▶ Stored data
§ §
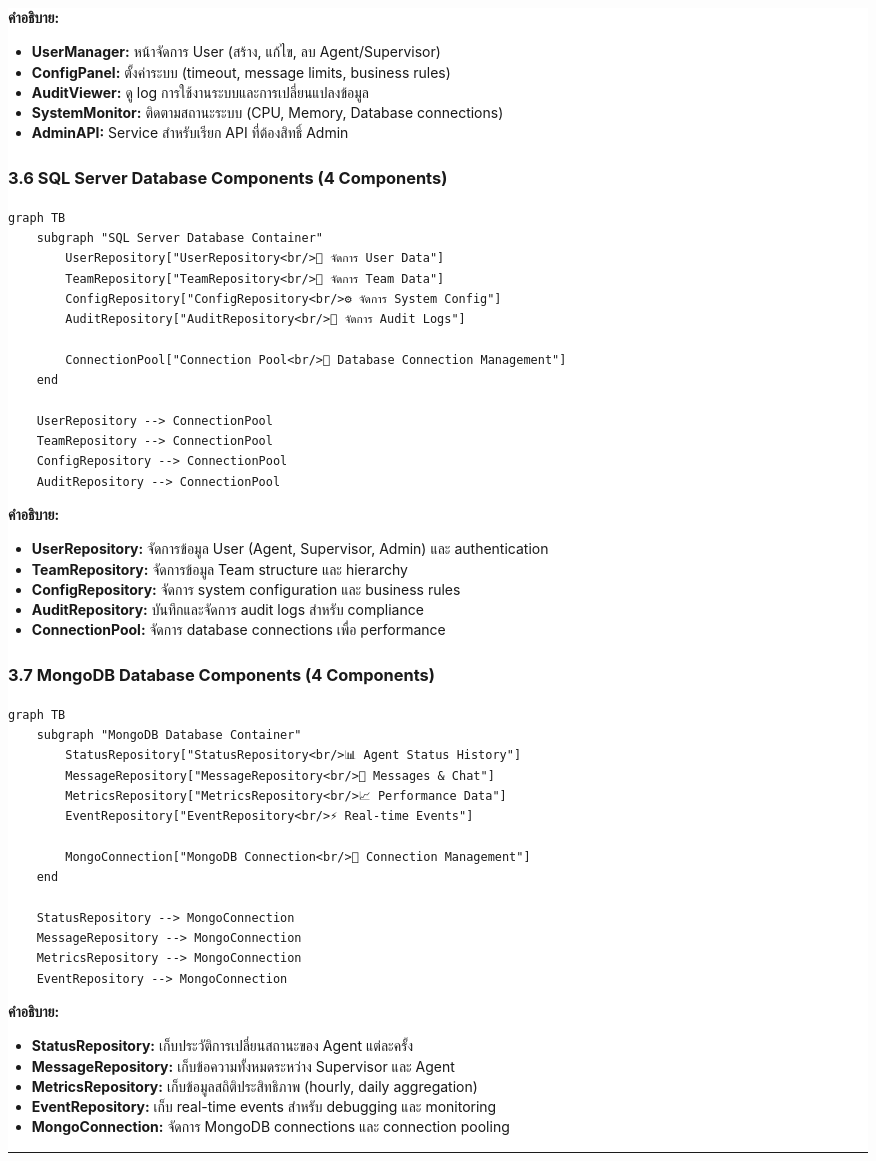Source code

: **คำอธิบาย:**
- **UserManager:** หน้าจัดการ User (สร้าง, แก้ไข, ลบ Agent/Supervisor)
- **ConfigPanel:** ตั้งค่าระบบ (timeout, message limits, business rules)
- **AuditViewer:** ดู log การใช้งานระบบและการเปลี่ยนแปลงข้อมูล
- **SystemMonitor:** ติดตามสถานะระบบ (CPU, Memory, Database connections)
- **AdminAPI:** Service สำหรับเรียก API ที่ต้องสิทธิ์ Admin

### 3.6 SQL Server Database Components (4 Components)

```mermaid
graph TB
    subgraph "SQL Server Database Container"
        UserRepository["UserRepository<br/>👤 จัดการ User Data"]
        TeamRepository["TeamRepository<br/>👥 จัดการ Team Data"]
        ConfigRepository["ConfigRepository<br/>⚙️ จัดการ System Config"]
        AuditRepository["AuditRepository<br/>📝 จัดการ Audit Logs"]
        
        ConnectionPool["Connection Pool<br/>🔗 Database Connection Management"]
    end
    
    UserRepository --> ConnectionPool
    TeamRepository --> ConnectionPool
    ConfigRepository --> ConnectionPool
    AuditRepository --> ConnectionPool
```

**คำอธิบาย:**
- **UserRepository:** จัดการข้อมูล User (Agent, Supervisor, Admin) และ authentication
- **TeamRepository:** จัดการข้อมูล Team structure และ hierarchy
- **ConfigRepository:** จัดการ system configuration และ business rules
- **AuditRepository:** บันทึกและจัดการ audit logs สำหรับ compliance
- **ConnectionPool:** จัดการ database connections เพื่อ performance

### 3.7 MongoDB Database Components (4 Components)

```mermaid
graph TB
    subgraph "MongoDB Database Container"
        StatusRepository["StatusRepository<br/>📊 Agent Status History"]
        MessageRepository["MessageRepository<br/>💬 Messages & Chat"]
        MetricsRepository["MetricsRepository<br/>📈 Performance Data"]
        EventRepository["EventRepository<br/>⚡ Real-time Events"]
        
        MongoConnection["MongoDB Connection<br/>🔗 Connection Management"]
    end
    
    StatusRepository --> MongoConnection
    MessageRepository --> MongoConnection
    MetricsRepository --> MongoConnection
    EventRepository --> MongoConnection
```

**คำอธิบาย:**
- **StatusRepository:** เก็บประวัติการเปลี่ยนสถานะของ Agent แต่ละครั้ง
- **MessageRepository:** เก็บข้อความทั้งหมดระหว่าง Supervisor และ Agent
- **MetricsRepository:** เก็บข้อมูลสถิติประสิทธิภาพ (hourly, daily aggregation)
- **EventRepository:** เก็บ real-time events สำหรับ debugging และ monitoring
- **MongoConnection:** จัดการ MongoDB connections และ connection pooling

---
§ §
▶ WHAT YOU SHOULD DO
Tally the lines above with "Server", please; number only.

▶ RESPONSE TO THIS TASK
2